Exceptional Chromosome Regions II
Julie R. Korenberg, Xiao-Ning Chen, Pranay Bhattacharyya
Departments of Human Genetics and Pediatrics, UCLA and Cedars Sinai, Medical Genetics Birth Defects Center, Los Angeles, CA, 90048
Like doughnuts, the holes in the genome are not found in the final product. Most of the gaps in the finished sequence are due to the instability of genomic regions containing repeated sequences. This results in underrepresentation in recombinant libraries, misaligned clone maps and difficulties in sequencing. The underlying sequence structure of such regions ranges from clustered (centromeres, pericentromeres, telomeres,) or interspersed reiterated simple sequences to megabase sized highly conserved regions of genomic DNA. Such regions are important to sequence in order to elucidate their roles in cellular function, human genomic variability, germ line and somatic instability, and gene regulation. Therefore, in recognition of the unavoidable biases that were introduced in sequence sets and their descendants by such unstable regions, a set of BACs were defined at random and integrated with draft sequence to provide anchor points for sequencing centromeres, pericentromeres and duplications in chromosome arms. Clones likely to fill unsequenced gaps in chromosomes 5, 16 and 19 are defined below.
Clones from Exceptional Regions were defined as follows: Spanning the human genome, a total of 6,000 BACs were mapped by in situ hybridization, 3500 defined at random, 184 from screens using concensus alpha satellite, 346 using telomeric oligonucleotides and about 2000 from other screens of the Caltech BAC libraries A and B. STS linkage was established for about 957, end sequences for 272 and fingerprints for 976 clones.
Centromeric Regions: A total of 373 mapped to centromeric regions (~40Mb), of which 192 mapped to single centromeres (~20Mb), 150 mapped to multiples and 31 (~3.4Mb) to all human centromeres (defined as universals).

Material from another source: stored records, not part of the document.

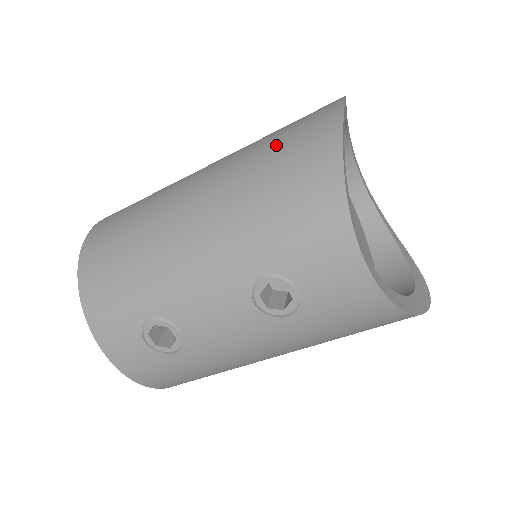
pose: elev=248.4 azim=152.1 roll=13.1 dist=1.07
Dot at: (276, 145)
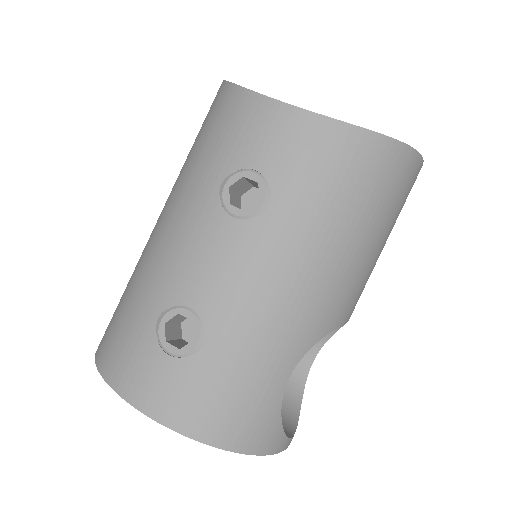
Dot at: occluded
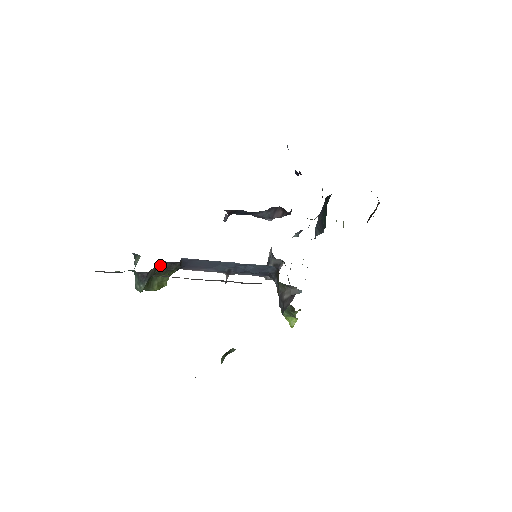
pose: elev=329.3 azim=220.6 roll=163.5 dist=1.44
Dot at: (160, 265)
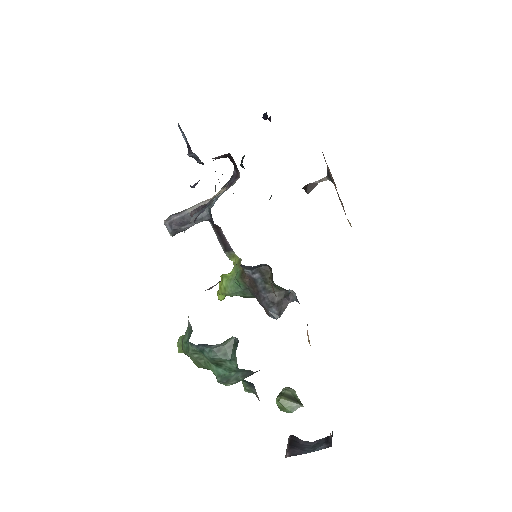
Dot at: occluded
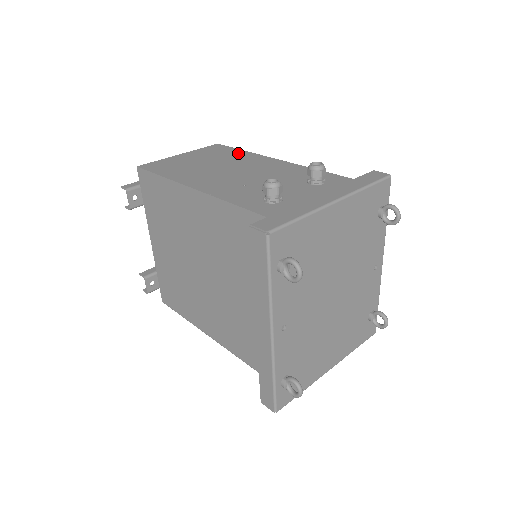
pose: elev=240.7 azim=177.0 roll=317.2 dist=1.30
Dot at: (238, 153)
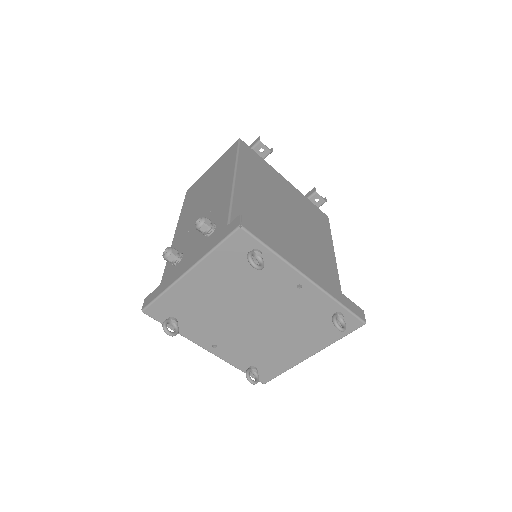
Dot at: (229, 163)
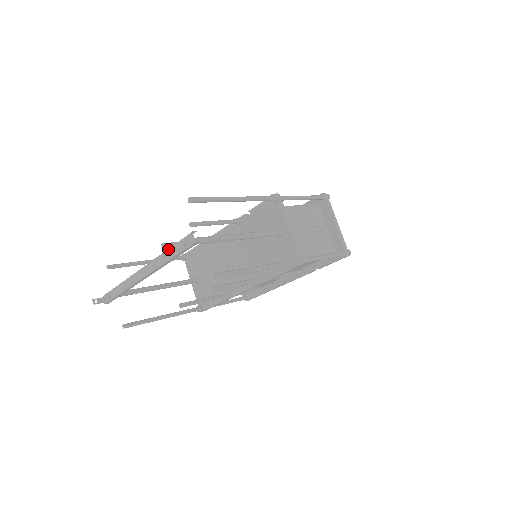
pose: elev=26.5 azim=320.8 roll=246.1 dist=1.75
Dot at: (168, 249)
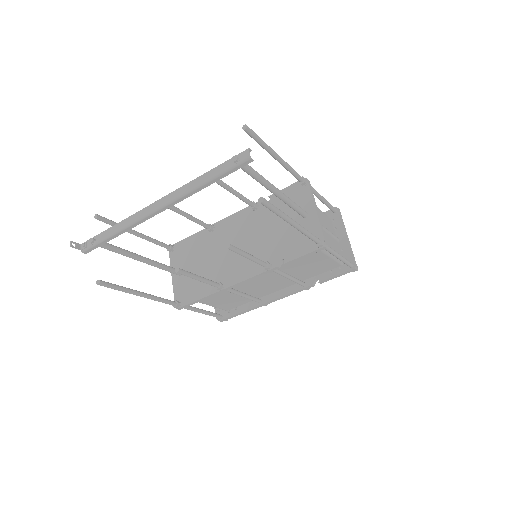
Dot at: occluded
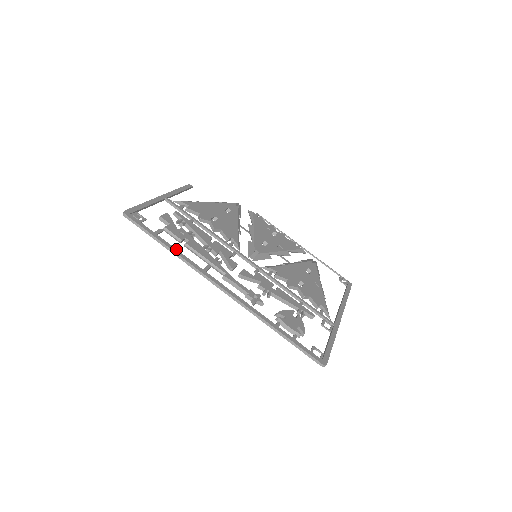
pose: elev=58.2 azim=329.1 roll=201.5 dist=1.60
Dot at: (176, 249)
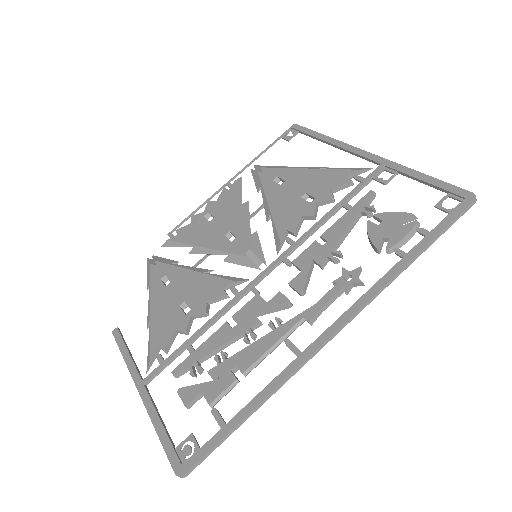
Dot at: (257, 396)
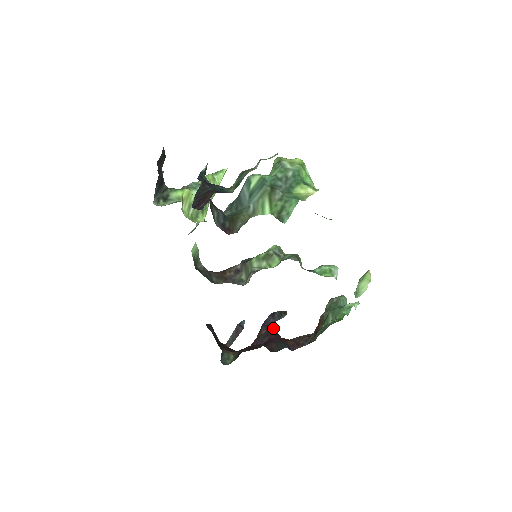
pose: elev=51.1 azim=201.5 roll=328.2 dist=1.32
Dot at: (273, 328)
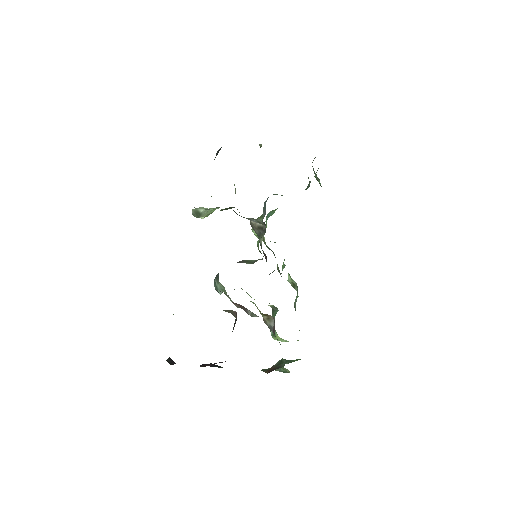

For Chromosome 5, 43 BACs are centromeric, of which one is specific, five map to both 5 and 19, seven map to multiple chromosomes and 30 are universals. For chromosome 16, in addition to the universals, one BAC is specific, two map to three sites and six map to 6 or more sites. For chromosome 19, there are no specific BACs, five map to chromosomes 5 and 19, and five to 4 or more sites.
Chromosome Arm FISH Multisite Clones: A Majority were defined at random.
Of the total mapped BACs, 990 revealed multiple sites, of which 350 (of 3500) had been defined at random suggesting that a minimum of 10% of the genome was duplicated in addition to the known regions. Of the 990 multisite, 489 were fingerprinted, of which thirty-three with 5-29 bands had no database match, and 58 had too few bands, suggesting a minimum of 8 % of duplications (non centromeric) were not represented in the fingerprint database. For chromosome 5, eight of 56 BACs (14%) having at least one FISH site on chromosome 5 were not represented in the FP database and 3 were on orphan contigs. For chromosome 16, 13 of 51 BACs (25%) were not represented in the FP database, four were located on orphan and three at the ends of contigs. For chromosome 19, six of 22 (27%) were not represented in the FP database and one mapped to an orphan contig. For chromosomes 5, 16 and 19, a minimum of 35 BACs from the current dataset, or 50 from the complete multisite set may contribute to filling gaps in the draft sequence.
End Sequence Data based on 272 of 718 multisite BACs (2/2001)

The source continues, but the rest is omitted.